Polemik PR Siswa di Depok: Orang Tua Pertanyakan Dampak Penghapusan Terhadap Kedisiplinan Belajar

Wacana penghapusan Pekerjaan Rumah (PR) bagi siswa sekolah dasar dan menengah di Depok, Jawa Barat, memicu perdebatan di kalangan orang tua. Sejumlah orang tua murid menyatakan keberatannya terhadap gagasan tersebut, dengan alasan PR memiliki peran krusial dalam menunjang proses belajar anak di rumah dan menanamkan rasa tanggung jawab.

Beberapa orang tua berpendapat bahwa PR membantu siswa untuk memantapkan pemahaman materi pelajaran yang telah disampaikan di sekolah. Dengan mengerjakan PR, anak-anak memiliki kesempatan untuk mengulang dan merenungkan kembali konsep-konsep yang mungkin belum sepenuhnya dipahami di kelas. Hal ini dianggap penting untuk memastikan bahwa siswa tidak hanya menghafal materi, tetapi juga benar-benar memahaminya.

Selain itu, PR juga dipandang sebagai sarana untuk membangun kedisiplinan dan tanggung jawab pada diri siswa. Dengan adanya PR, anak-anak belajar untuk mengatur waktu, memprioritaskan tugas, dan menyelesaikan pekerjaan yang diberikan tepat waktu. Keterampilan ini dianggap penting untuk kesuksesan akademis dan profesional di masa depan.
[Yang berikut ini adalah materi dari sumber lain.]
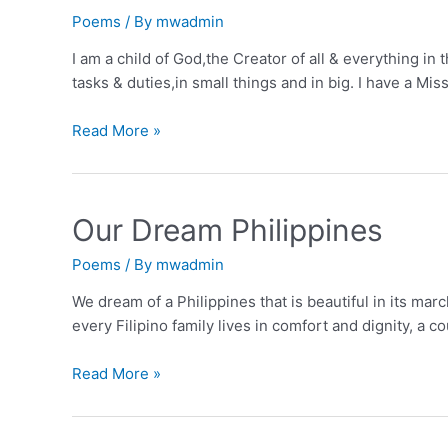
Poems
/ By
mwadmin
I am a child of God,the Creator of all & everything in
tasks & duties,in small things and in big. I have a M
Who
Read More »
are
You
Our Dream Philippines
Poems
/ By
mwadmin
We dream of a Philippines that is beautiful in its ma
every Filipino family lives in comfort and dignity, a c
Our
Read More »
Dream
Philippines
Salah seorang orang tua siswa mengungkapkan kekhawatirannya bahwa tanpa PR, anak-anak akan lebih banyak menghabiskan waktu untuk bermain gawai dan aktivitas hiburan lainnya. Ia berpendapat bahwa PR menjadi semacam pengingat dan pendorong bagi anak-anak untuk tetap belajar di luar jam sekolah. Meskipun demikian, ia juga mengakui bahwa pemberian PR sebaiknya tidak berlebihan dan disesuaikan dengan kemampuan serta kebutuhan siswa.

"Anak zaman sekarang kan main HP terus, kalau enggak ada PR, tambah males belajar,” ujarnya.

Lebih lanjut, ia juga menyampaikan bahwa idealnya pemberian tugas rumah tidak boleh terlalu membebani siswa. Ia mengusulkan agar guru memberikan PR secara selektif dan tidak setiap hari untuk semua mata pelajaran. Dengan demikian, anak-anak tidak merasa tertekan dan tetap memiliki waktu untuk beristirahat dan melakukan kegiatan lain yang mereka sukai.

"Tapi memang jangan kebanyakan juga. Jangan sampai semua pelajaran dikasih PR tiap hari. Cukup satu-dua aja, yang penting rutin,” imbuhnya.

Walaupun begitu, ia menegaskan bahwa keberadaan PR tetap penting untuk memotivasi anak membuka kembali buku pelajaran di rumah. Ia menceritakan bahwa anaknya cukup mandiri dalam mengerjakan tugas sekolah. Namun, tanpa kehadiran PR, anaknya cenderung mengabaikan belajar dan lebih memilih aktivitas hiburan. Karena itu, ia berharap agar pihak sekolah mempertimbangkan kembali wacana penghapusan PR dan mencari solusi yang terbaik untuk kepentingan semua pihak.

Penolakan terhadap penghapusan PR ini mencerminkan kekhawatiran sebagian orang tua mengenai kualitas pendidikan dan perkembangan karakter anak-anak mereka. Mereka percaya bahwa PR memiliki peran penting dalam membentuk siswa yang berpengetahuan luas, bertanggung jawab, dan disiplin. Perdebatan mengenai PR ini diharapkan dapat menjadi bahan evaluasi bagi para pemangku kepentingan pendidikan untuk merumuskan kebijakan yang tepat dan efektif dalam meningkatkan mutu pendidikan di Indonesia.